The answer is to be the lines below that lie between the line holding "Figure 16: Measured" and the line holding "Table 6. Error", inclusive, transcribed exactly and free of pictures.

======== Supplied data ========

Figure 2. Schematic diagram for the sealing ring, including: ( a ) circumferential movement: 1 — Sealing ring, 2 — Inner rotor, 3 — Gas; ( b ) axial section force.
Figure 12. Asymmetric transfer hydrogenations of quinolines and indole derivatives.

========
======== Supplied data ========

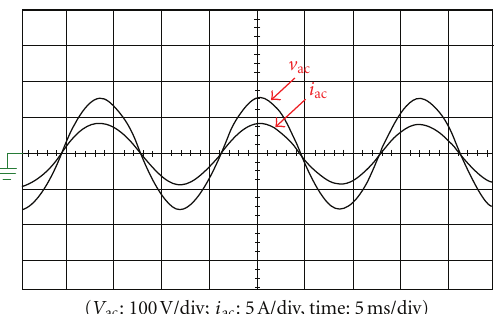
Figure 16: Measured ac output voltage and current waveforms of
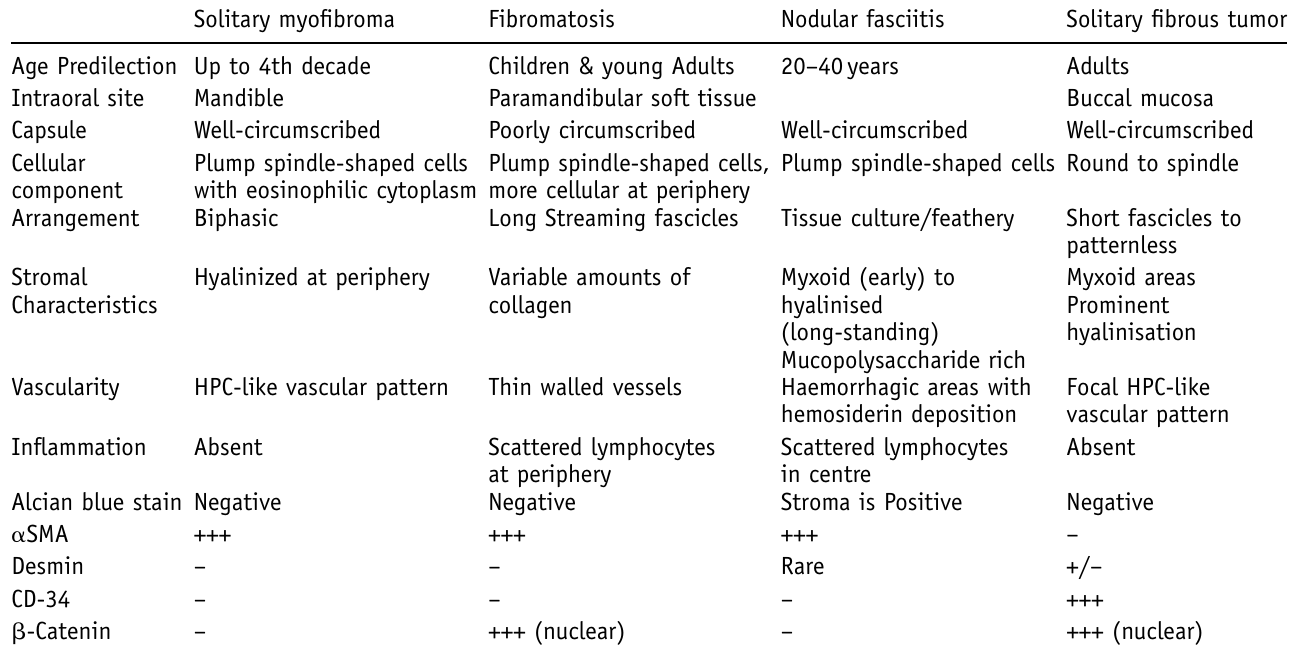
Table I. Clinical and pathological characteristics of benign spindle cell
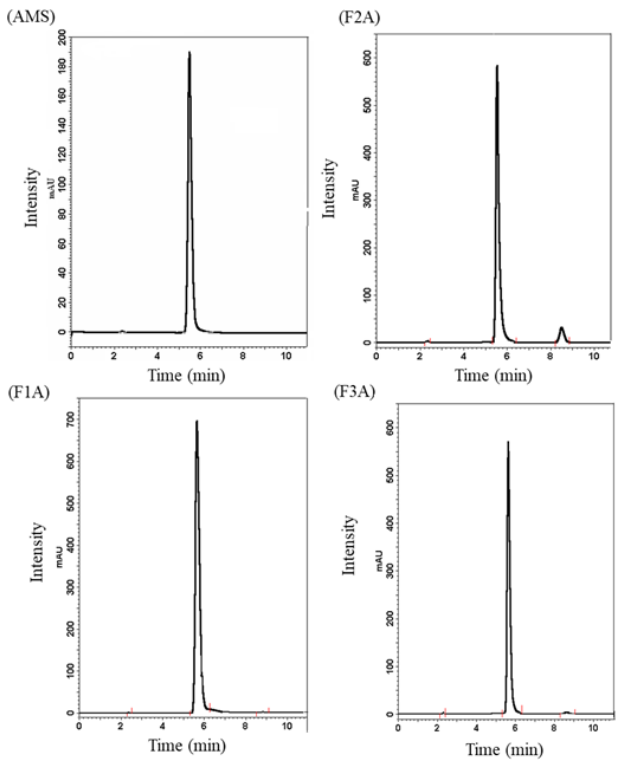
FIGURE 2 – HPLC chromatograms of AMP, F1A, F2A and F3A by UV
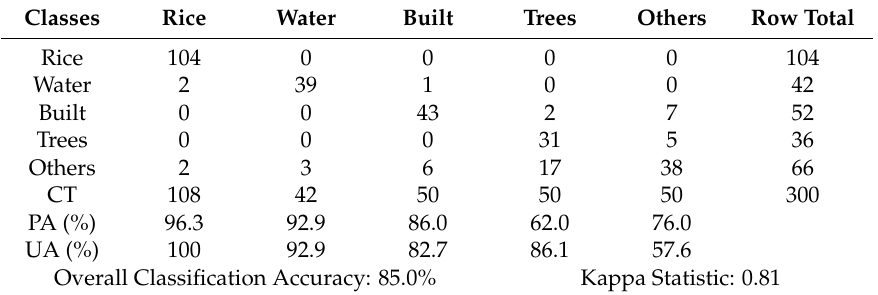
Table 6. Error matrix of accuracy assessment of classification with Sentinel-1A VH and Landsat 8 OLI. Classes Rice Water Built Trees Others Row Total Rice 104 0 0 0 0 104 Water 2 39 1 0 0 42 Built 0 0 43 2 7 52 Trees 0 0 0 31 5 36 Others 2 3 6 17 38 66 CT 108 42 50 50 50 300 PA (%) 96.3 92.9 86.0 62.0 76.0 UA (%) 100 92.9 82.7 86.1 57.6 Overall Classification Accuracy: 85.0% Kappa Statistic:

========
======== Supplied data ========

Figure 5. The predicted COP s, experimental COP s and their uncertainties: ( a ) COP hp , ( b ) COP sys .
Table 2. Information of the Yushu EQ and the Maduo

========

Exercise answer:
Figure 16: Measured ac output voltage and current waveforms of
Table I. Clinical and pathological characteristics of benign spindle cell
FIGURE 2 – HPLC chromatograms of AMP, F1A, F2A and F3A by UV
Table 6. Error matrix of accuracy assessment of classification with Sentinel-1A VH and Landsat 8 OLI. Classes Rice Water Built Trees Others Row Total Rice 104 0 0 0 0 104 Water 2 39 1 0 0 42 Built 0 0 43 2 7 52 Trees 0 0 0 31 5 36 Others 2 3 6 17 38 66 CT 108 42 50 50 50 300 PA (%) 96.3 92.9 86.0 62.0 76.0 UA (%) 100 92.9 82.7 86.1 57.6 Overall Classification Accuracy: 85.0% Kappa Statistic:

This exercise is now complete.